NOC also called for the support of local and national stakeholders to secure oil sector facilities and staff, underlining the need for a unified national security apparatus.
As OPEC members weigh oil production cuts in early 2019 to keep prices from falling amid a potential oversupply, Libya, like Nigeria, hopes for an exemption because of soaring violence.
Libya’s output has skyrocketed in the latter half of the year to its highest level in more than five years, reaching 1.28 million barrels per day (bpd).
The North African country of 6.4 million has been struggling to restore stability and rebuild its energy industry since its 2011 revolution that ousted long-time leader Moammar Gadhafi.
Last week, General Khalifa Haftar, the charismatic leader in control of the country’s eastern government in Tobruk, and Prime Minister Fayyez Serraj of the rival Government of National Accord (GNA) in the western city of Tripoli, agreed to support a UN plan to hold elections in early 2019.
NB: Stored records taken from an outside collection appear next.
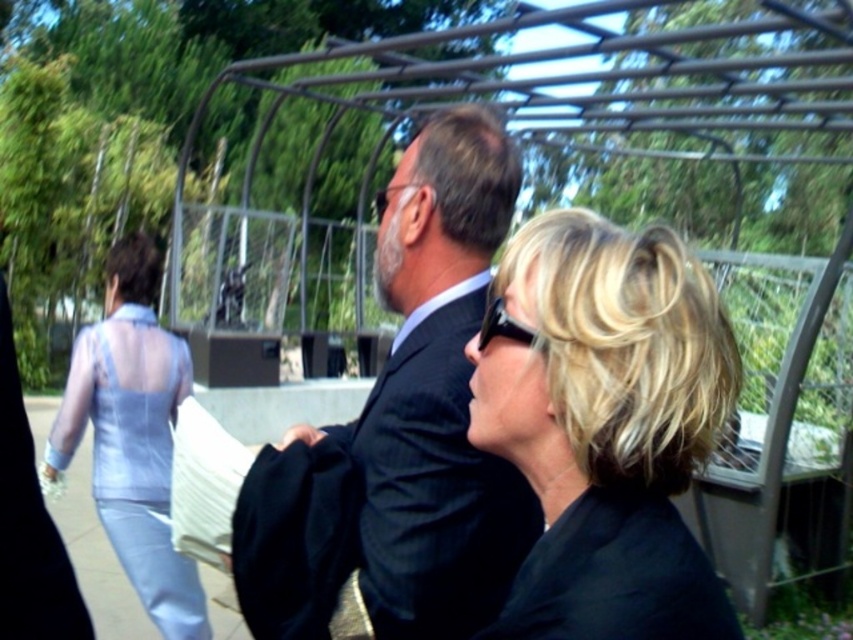
Question: Which of the following is the farthest from the observer?

Choices:
 (A) (497, 163)
 (B) (131, 545)

Answer: (B)

Question: Which object appears closest to the camera in this image?

Choices:
 (A) dark gray suit at center
 (B) blonde hair at center

Answer: (B)

Question: Which of these objects is positioned closest to the blonde hair at center?

Choices:
 (A) light blue sheer dress at left
 (B) dark gray suit at center

Answer: (B)

Question: Does dark gray suit at center appear on the left side of light blue sheer dress at left?

Choices:
 (A) no
 (B) yes

Answer: (A)

Question: Observing the image, what is the correct spatial positioning of blonde hair at center in reference to dark gray suit at center?

Choices:
 (A) right
 (B) left

Answer: (A)

Question: Does dark gray suit at center have a greater width compared to light blue sheer dress at left?

Choices:
 (A) yes
 (B) no

Answer: (B)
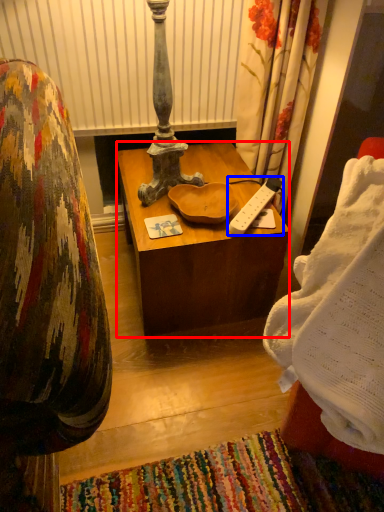
Question: Among these objects, which one is nearest to the camera, desk (highlighted by a red box) or remote control (highlighted by a blue box)?

Choices:
 (A) desk
 (B) remote control

Answer: (A)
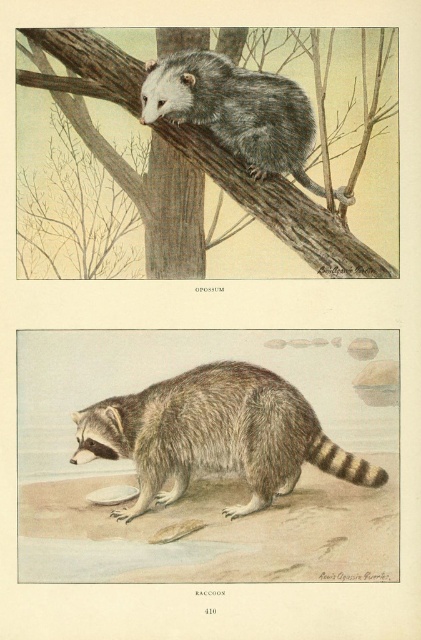
You are an observer looking at the top panel of the image. You notice two points marked in the scene. Which point is closer to you, point (x=93, y=45) or point (x=191, y=109)?

Point (x=93, y=45) is in front of point (x=191, y=109), so it is closer to you.

You are a bird flying between the brown fur raccoon at lower center and the gray furry opossum at upper center. Which animal will you reach first if you fly straight towards the closer one?

The brown fur raccoon at lower center is closer, so you will reach it first.

You are an animal tracker trying to locate the brown fur raccoon at lower center in the image. According to the coordinates provided, where should you focus your search?

The brown fur raccoon at lower center is located at coordinates point (215, 435).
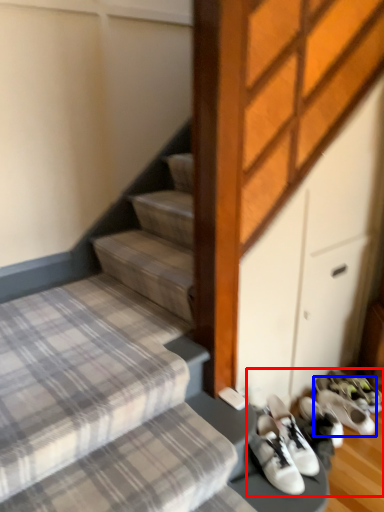
Question: Which object appears closest to the camera in this image, footwear (highlighted by a red box) or footwear (highlighted by a blue box)?

Choices:
 (A) footwear
 (B) footwear

Answer: (A)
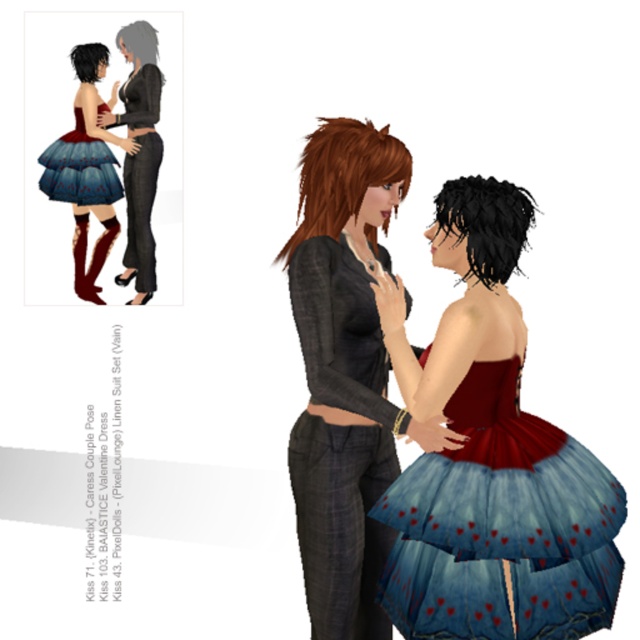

The GNA is Libya’s internationally-recognized government while Haftar’s government is supported by some Arab countries and a number of militia groups.
UN Special Representative for Libya Ghassan Salame has told the Security Council that a national conference will be convened at the start of 2019 to “create a space for Libyans to crystallize their vision for the transition” stalled due to spiral violence and fighting between warring factions over power.
Last week, the Italian government organized in Palermo an international conference to advance the UN-sponsored stabilization process for Libya.
The UN plan to stabilize Libya calls for organizing a Libyan national conference that would discuss the creation of reliable and transparent political institutions, redistribution of oil revenues, unification of financial institutions, and restructuring and unification of the Libyan national army.